Could renewables supply most of our power?
They likely will. The United Nations estimates that renewables could generate 65% of the world’s electricity by 2030 and 90% of power sector decarbonization by 2050. These aren’t optimistic guesses, they’re based on real deployment trends. The trajectory is clear: clean energy is not optional, it’s the new baseline.
Grid-scale battery storage is becoming critical. NERC reports highlight their growing importance in helping balance demand from AI and other intensive loads. While modeling needs to improve, batteries are already reducing outages and supporting peak loads.
What are companies and states doing about this?
Major players are committing to clean energy at record speed. Amazon, Microsoft, Walmart, Boeing, and others are ramping up renewable procurement, not just to meet sustainability goals but to reduce costs and manage supply risk. Their energy strategies now depend on it. Clean energy is already lowering costs.

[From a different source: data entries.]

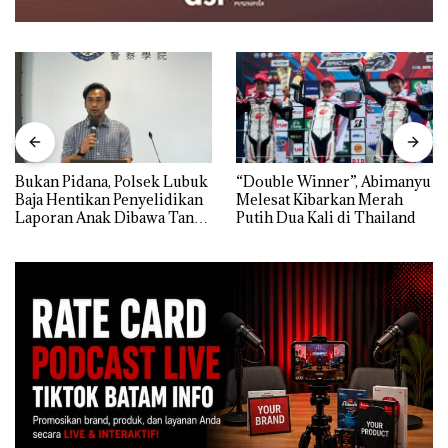
Bukan Pidana, Polsek Lubuk
“Double Winner”, Abimanyu
Baja Hentikan Penyelidikan
Melesat Kibarkan Merah
Laporan Anak Dibawa Tanpa
Putih Dua Kali di Thailand
Izin: Murni Sengketa Hak
Asuh!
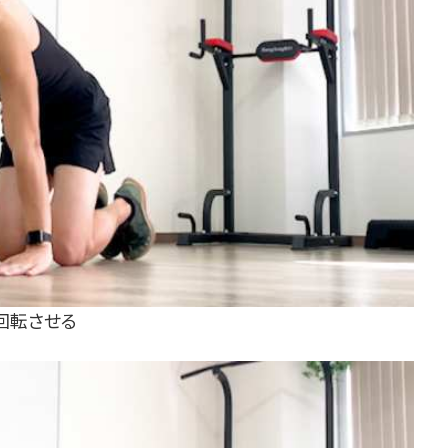
回転させる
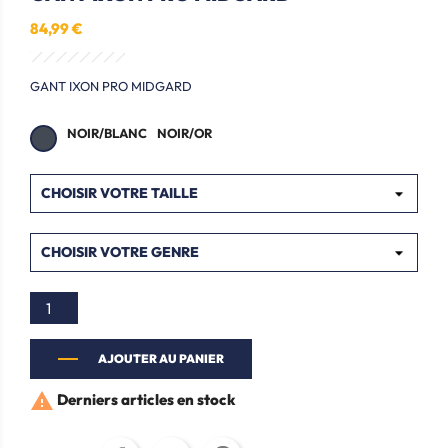
84,99 €
GANT IXON PRO MIDGARD
NOIR/BLANC
NOIR/OR
AJOUTER AU PANIER

Derniers articles en stock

States and utilities are pushing forward regardless of federal delays. Many are setting their own renewable targets and investing in infrastructure upgrades. This decentralized momentum is keeping the clean energy buildout alive and accelerating.
Are we past the point of no return?
In a word, yes. The market has already chosen clean energy. The direction is clear in both spending and performance metrics. Even if federal incentives fade, adoption won’t stop. The transition is already baked into long-term investment strategies. The energy transition is no longer if, but how fast.
Why did we build a platform around this?
Speed matters more than ever. In a world where AI needs reliable power and clean energy is the most viable solution, stakeholders must act fast. That’s why we built Innovo, a platform to help developers, corporates, and financiers transact RECs and other environmental assets quickly, securely, and cost-effectively. As AI strains grid systems, getting clean power online quickly becomes a business-critical advantage.